Friday, September 2, 2011

Wait, Wait, Don't Serve Me

Since I tend not to go negative when writing (how convenient it is the places that aren't very good usually crash and burn--take a recent example of a place that specialized in one dish of one cuisine and then didn't make that very well), and I want to today, let's say the place a group of us chose to celebrate someone's birthday last evening is called, oh, Mike Harkey*. Thursday night, 10 pm, perhaps a calm before the long weekend storm as this establishment isn't very crowded when we show up--one large group of maybe a barely drunken dozen just finishing up, a table of two, and the four of us. For awhile it's just the four of us, till a lone woman, brave soul, walks in and sips her libation at the bar.

Setting this scene in important, as this is a tale of service gone, well, wrong isn't even the correct word, but then again, neither is service. There are 3 employees this evening, so for a good chunk of it, the employee-to-customer ratio nears 1-1, but while this is one of the few businesses helping to get Obama re-elected in 2012, that doesn't seem to matter. We get our drinks pretty quickly, but the water we ask for doesn't show up. Generally you can just ask the server for it when she checks in to see how the drinks are, or when she comes by to see if you want any food, but despite the room being small, she never checks in, and it's a good thing we were saving ourselves for the Blue Owl (mighty yumminess).

We finally do get water when a person at our table does the big arm in the air hail a taxi wave (the more subtle earlier attempts of imploring eye contact had failed miserably), and the server sort of almost says sorry for forgetting, but not quite.
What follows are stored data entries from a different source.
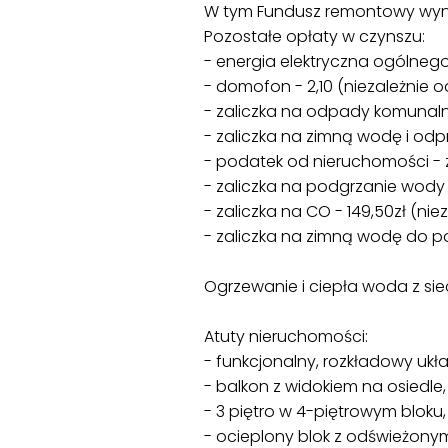
W tym Fundusz remontowy wynosi
Pozostałe opłaty w czynszu:
- energia elektryczna ogólnego 
- domofon - 2,10 (niezależnie o
- zaliczka na odpady komunalne
- zaliczka na zimną wodę i odp
- podatek od nieruchomości - z
- zaliczka na podgrzanie wody 
- zaliczka na CO - 149,50zł (ni
- zaliczka na zimną wodę do po
Ogrzewanie i ciepła woda z sieci
Atuty nieruchomości:
- funkcjonalny, rozkładowy ukł
- balkon z widokiem na osiedle,
- 3 piętro w 4-piętrowym bloku,
- ocieplony blok z odświeżonym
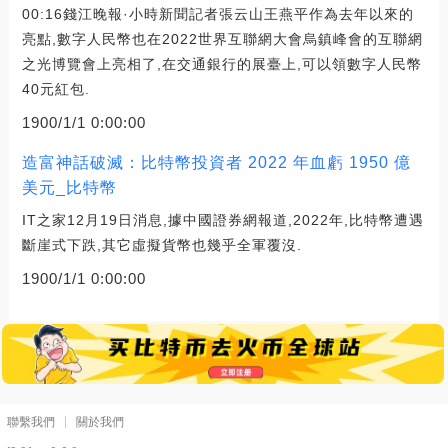
00:16錢江晚報·小時新聞記者張云山王燕平作為去年以來的
亮點,數字人民幣也在2022世界互聯網大會烏鎮峰會的互聯網
之光博覽會上亮相了,在交通銀行的展臺上,可以領數字人民幣
40元紅包.
1900/1/1 0:00:00
造富神話破滅：比特幣投資者 2022 年血虧 1950 億
美元_比特幣
IT之家12月19日消息,據中國證券網報道,2022年,比特幣遭遇
斷崖式下跌,其它虛擬貨幣也幾乎全軍覆沒.
1900/1/1 0:00:00
聯繫我們
關於我們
As for the wave part, I missed this so it's hearsay but another person at the table insists the waitress did a "do I know him, is he trying to pick me up?" look before realizing the sort of business relationship we all had going. At this point several of our cocktails were at pessimist's level--that is, you could only say they were three-quarters empty and not a quarter full--but she took no note of that, or did and chose to ignore our approaching dryness, but such active negligence would imply too much of a connection to us and her job. She did look fabulous, though--there is a premium on that at Mike Harkey.
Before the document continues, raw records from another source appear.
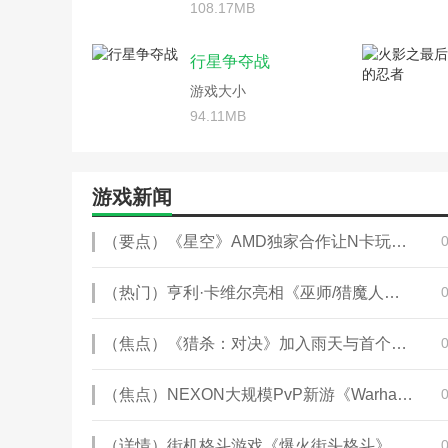
五传奇游戏攻略(5角色传奇)
游
108.17MB
神雕侠侣单机角色游戏攻略
游戏开发物语攻略角色扮演(游戏
手游传奇来了三个角色升级
诛仙手游角色关山雪羁绊任务攻略
腾讯罗马军团游戏攻略(腾
行星争夺战
大班角色超市游戏玩法(请写一个
王者军团手游地图攻略秘籍
游戏大小
大话手游男人千元党攻略(大话手
一人之下手游开局首冲玩法
模拟冒险角色游戏攻略(模拟冒险
94.11MB
游戏开发物语员工培养攻略
游戏角色原稿资料(游戏角色原稿
dnf使徒之权能光环(dnf
游戏开发物语攻略角色扮演(游戏
奥兹玛团本里角色进入二次
羽灵神的师傅是哪两位(羽灵神是
火影忍者手游攻略角色(火
游戏新闻
诛仙手游角色关山雪羁绊任务攻略
梦幻模拟战手游主角职业攻
模拟冒险角色游戏攻略(人物冒险游
手游传奇来了三个角色升级攻
（要点）《星空》AMD独家合作让N卡玩家愤怒 Mod大神承诺会加入DLSS3
重创燃烧军团(重创燃烧军团得几个
王者军团手游地图攻略秘籍
从零开始的异世界手游新手攻略(
游戏开发物语网络角色扮演
三国志14古罗马军团怎么用(三国
（热门）亨利·卡维尔亮相《巫师/猎魔人》第三季伦敦首映礼
怎么清空天龙八部游戏的资
重创燃烧军团(重创燃烧军团任务链
长生劫手游人物攻略(长生
大话西游手游人物属性介绍攻略(
单机角色毁灭之剑攻略(单
（焦点）《猎杀：对决》加入雨天与首个野生BOSS“腐颌巨鳄”！
三国志14古罗马军团怎么用(三国
火影忍者手游攻略角色(火
诛仙游戏合欢角色攻略(诛仙手游合
梦幻模拟战手游游击士支部
（焦点）NEXON大规模PvP新游《Warhaven》亮相各大游戏展
角色游戏糕点店资料(点心店角色游
前往军团要塞怎么做(军团
三国志14古罗马军团怎么用(三国
王者军团手游地图完全攻略
生化危机5游戏女主角资料(生化危
（详情）街机格斗游戏《爆火街头格斗》Steam页面上线 支持简中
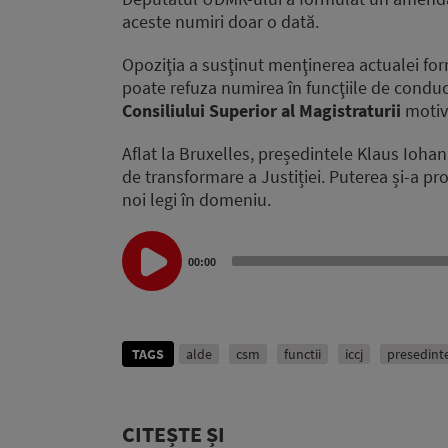
aceste numiri doar o dată.
Opoziţia a susţinut menţinerea actualei for
poate refuza numirea în funcţiile de condu
Consiliului Superior al Magistraturii
motive
Aflat la Bruxelles, președintele Klaus Iohann
de transformare a Justiției. Puterea și-a pr
noi legi în domeniu.
Audio
Player
00:00
TAGS
alde
csm
functii
iccj
presedint
CITEȘTE ȘI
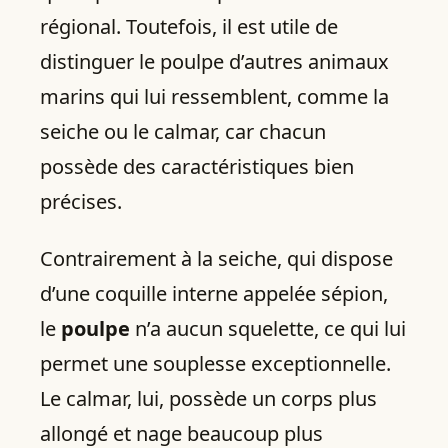
régional. Toutefois, il est utile de
distinguer le poulpe d’autres animaux
marins qui lui ressemblent, comme la
seiche ou le calmar, car chacun
possède des caractéristiques bien
précises.
Contrairement à la seiche, qui dispose
d’une coquille interne appelée sépion,
le
poulpe
n’a aucun squelette, ce qui lui
permet une souplesse exceptionnelle.
Le calmar, lui, possède un corps plus
allongé et nage beaucoup plus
Then, for a bit after the lone libation lover at the bar left and our table was the only one occupied, all 3 staff disappeared. This should feel good, to have a spot all to one's selves, but it's actually sort of disconcerting, like you'll need to do dishes and lock up or something.
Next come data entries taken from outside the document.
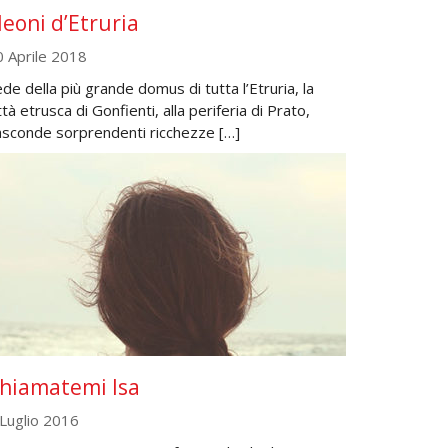
 leoni d’Etruria
0 Aprile 2018
de della più grande domus di tutta l’Etruria, la
ttà etrusca di Gonfienti, alla periferia di Prato,
asconde sorprendenti ricchezze […]
hiamatemi Isa
 Luglio 2016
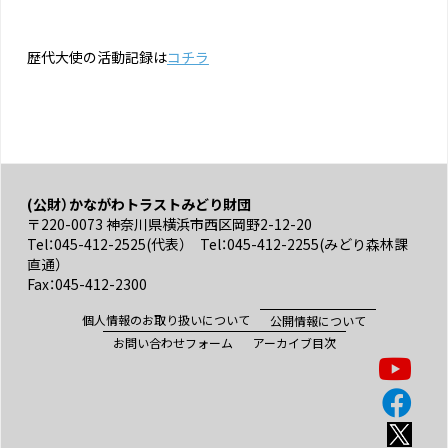
歴代大使の活動記録は
コチラ
(公財）かながわトラストみどり財団
〒220-0073 神奈川県横浜市西区岡野2-12-20
Tel：045-412-2525(代表） Tel：045-412-2255(みどり森林課
直通）
Fax：045-412-2300
個人情報のお取り扱いについて
公開情報について
お問い合わせフォーム
アーカイブ目次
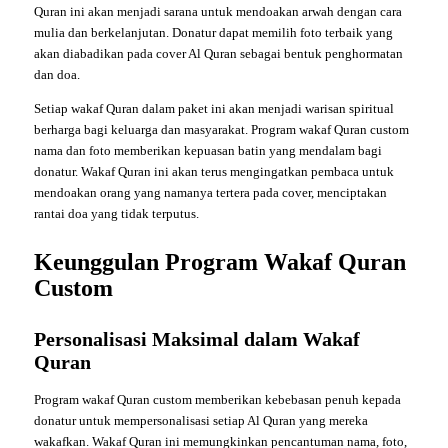
Quran ini akan menjadi sarana untuk mendoakan arwah dengan cara
mulia dan berkelanjutan. Donatur dapat memilih foto terbaik yang
akan diabadikan pada cover Al Quran sebagai bentuk penghormatan
dan doa.
Setiap wakaf Quran dalam paket ini akan menjadi warisan spiritual
berharga bagi keluarga dan masyarakat. Program wakaf Quran custom
nama dan foto memberikan kepuasan batin yang mendalam bagi
donatur. Wakaf Quran ini akan terus mengingatkan pembaca untuk
mendoakan orang yang namanya tertera pada cover, menciptakan
rantai doa yang tidak terputus.
Keunggulan Program Wakaf Quran
Custom
Personalisasi Maksimal dalam Wakaf
Quran
Program wakaf Quran custom memberikan kebebasan penuh kepada
donatur untuk mempersonalisasi setiap Al Quran yang mereka
wakafkan. Wakaf Quran ini memungkinkan pencantuman nama, foto,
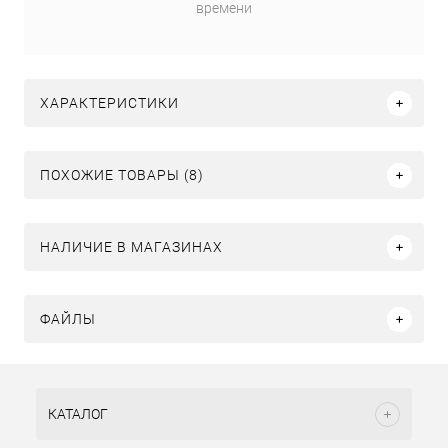
времени
ХАРАКТЕРИСТИКИ
ПОХОЖИЕ ТОВАРЫ (8)
НАЛИЧИЕ В МАГАЗИНАХ
ФАЙЛЫ
КАТАЛОГ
Turns out we were at Mike Harkey for well over an hour, and easily a third of that was with dry glasses, but I guess it's doing so well they don't even need to ask people if they want a second. And we all walked, so it wasn't like they were saving us from DUIs, not that they had any idea how we got there, or really, it seemed, cared we were there. I had to approach the bar to ask for our check, $50 for 4 drinks, so one hopes we were paying for something more than the liquid itself.

Sometimes it's fun to remember that tipping is optional.

*First, grant me my Pozterisk, but naming this place after a tantalizing but ultimately unfulfilling first round draft pick is actually surprisingly apt, for Harkey seemed like he'd be good--he even finished fifth in the 1990 NL Rookie of the Year balloting--but injuries, a low strike out rate, and a high walk rate all did him in. Still, I remember to this day one friend hurling amazingly profane strings of insults at Harkey as he single-handedly destroyed one of my friend's fantasy baseball seasons, back in the days before the internet and we actually met every week with our USA Todays so we could do the league stats by hand. My how the world has changed.